(Exercise instructions): The word to look for is "from". Report every line of the entries below that has it.

(Source data):
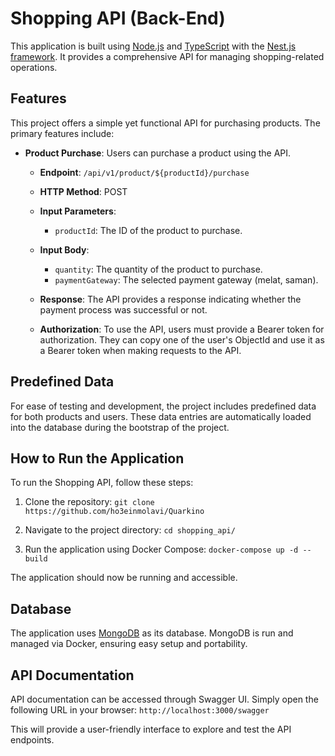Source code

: # Shopping API (Back-End)

This application is built using [Node.js](https://nodejs.org/en/) and [TypeScript](https://www.typescriptlang.org/) with the [Nest.js framework](https://nestjs.com/). It provides a comprehensive API for managing shopping-related operations.

## Features

This project offers a simple yet functional API for purchasing products. The primary features include:

- **Product Purchase**: Users can purchase a product using the API.

  - **Endpoint**: `/api/v1/product/${productId}/purchase`
  - **HTTP Method**: POST
  - **Input Parameters**:
    - `productId`: The ID of the product to purchase.
  - **Input Body**:
    - `quantity`: The quantity of the product to purchase.
    - `paymentGateway`: The selected payment gateway (melat, saman).

  - **Response**: The API provides a response indicating whether the payment process was successful or not.
  - **Authorization**: To use the API, users must provide a Bearer token for authorization. They can copy one of the user's ObjectId and use it as a Bearer token when making requests to the API.


## Predefined Data

For ease of testing and development, the project includes predefined data for both products and users. These data entries are automatically loaded into the database during the bootstrap of the project.
## How to Run the Application

To run the Shopping API, follow these steps:

1. Clone the repository: `git clone https://github.com/ho3einmolavi/Quarkino`

2. Navigate to the project directory: `cd shopping_api/`

3. Run the application using Docker Compose: `docker-compose up -d --build`

The application should now be running and accessible.

## Database

The application uses [MongoDB](https://www.mongodb.com/) as its database. MongoDB is run and managed via Docker, ensuring easy setup and portability.

## API Documentation

API documentation can be accessed through Swagger UI. Simply open the following URL in your browser: `http://localhost:3000/swagger`

This will provide a user-friendly interface to explore and test the API endpoints.
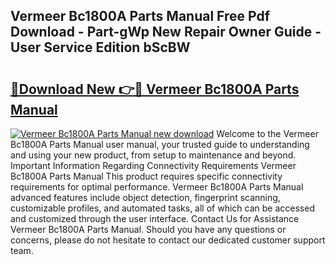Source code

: ## Vermeer Bc1800A Parts Manual Free Pdf Download - Part-gWp New Repair Owner Guide - User Service Edition bScBW

# <h2><a href="http://bc57672.oget.top/?id=Vermeer+Bc1800A+Parts+Manual">🔗Download New 👉🔴 Vermeer Bc1800A Parts Manual</a></h2>

[![Vermeer Bc1800A Parts Manual new download](https://i.imgur.com/5g1atiW.png)](http://bc57672.oget.top/?id=Vermeer+Bc1800A+Parts+Manual)
Welcome to the Vermeer Bc1800A Parts Manual user manual, your trusted guide to understanding and using your new product, from setup to maintenance and beyond. Important Information Regarding Connectivity Requirements Vermeer Bc1800A Parts Manual This product requires specific connectivity requirements for optimal performance. Vermeer Bc1800A Parts Manual advanced features include object detection, fingerprint scanning, customizable profiles, and automated tasks, all of which can be accessed and customized through the user interface. Contact Us for Assistance Vermeer Bc1800A Parts Manual. Should you have any questions or concerns, please do not hesitate to contact our dedicated customer support team.
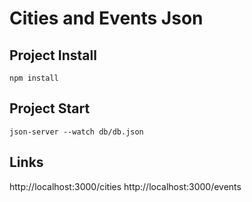 # Cities and Events Json

## Project Install

    npm install

## Project Start

    json-server --watch db/db.json

## Links

http://localhost:3000/cities
http://localhost:3000/events

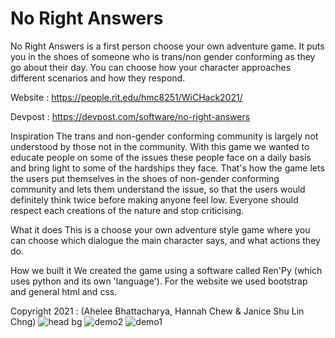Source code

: # No Right Answers

No Right Answers is a first person choose your own adventure game. It puts you in the shoes of someone who is trans/non gender conforming as they go about their day.
You can choose how your character approaches different scenarios and how they respond.

Website : https://people.rit.edu/hmc8251/WiCHack2021/

Devpost : https://devpost.com/software/no-right-answers

Inspiration
The trans and non-gender conforming community is largely not understood by those not in the community. With this game we wanted to educate people on some of the issues these people face on a daily basis and bring light to some of the hardships they face. That's how the game lets the users put themselves in the shoes of non-gender conforming community and lets them understand the issue, so that the users would definitely think twice before making anyone feel low. Everyone should respect each creations of the nature and stop criticising.

What it does
This is a choose your own adventure style game where you can choose which dialogue the main character says, and what actions they do.

How we built it
We created the game using a software called Ren'Py (which uses python and its own 'language'). For the website we used bootstrap and general html and css.

Copyright 2021 : (Ahelee Bhattacharya, Hannah Chew & Janice Shu Lin Chng)
![head bg](https://user-images.githubusercontent.com/46274158/109462328-516ae400-7a89-11eb-876b-4b61fa470463.png)
![demo2](https://user-images.githubusercontent.com/46274158/109462455-824b1900-7a89-11eb-8ac5-880ce4d5544d.JPG)
![demo1](https://user-images.githubusercontent.com/46274158/109462462-8414dc80-7a89-11eb-90ba-a466f3ab10c5.JPG)

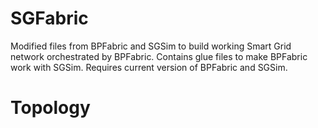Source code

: # SGFabric
Modified files from BPFabric and SGSim to build working Smart Grid network orchestrated by BPFabric. 
Contains glue files to make BPFabric work with SGSim. 
Requires current version of BPFabric and SGSim.

# Topology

(Exercise response):
Welcome to the Vermeer Bc1800A Parts Manual user manual, your trusted guide to understanding and using your new product, from setup to maintenance and beyond. Important Information Regarding Connectivity Requirements Vermeer Bc1800A Parts Manual This product requires specific connectivity requirements for optimal performance. Vermeer Bc1800A Parts Manual advanced features include object detection, fingerprint scanning, customizable profiles, and automated tasks, all of which can be accessed and customized through the user interface. Contact Us for Assistance Vermeer Bc1800A Parts Manual. Should you have any questions or concerns, please do not hesitate to contact our dedicated customer support team.
Modified files from BPFabric and SGSim to build working Smart Grid network orchestrated by BPFabric. 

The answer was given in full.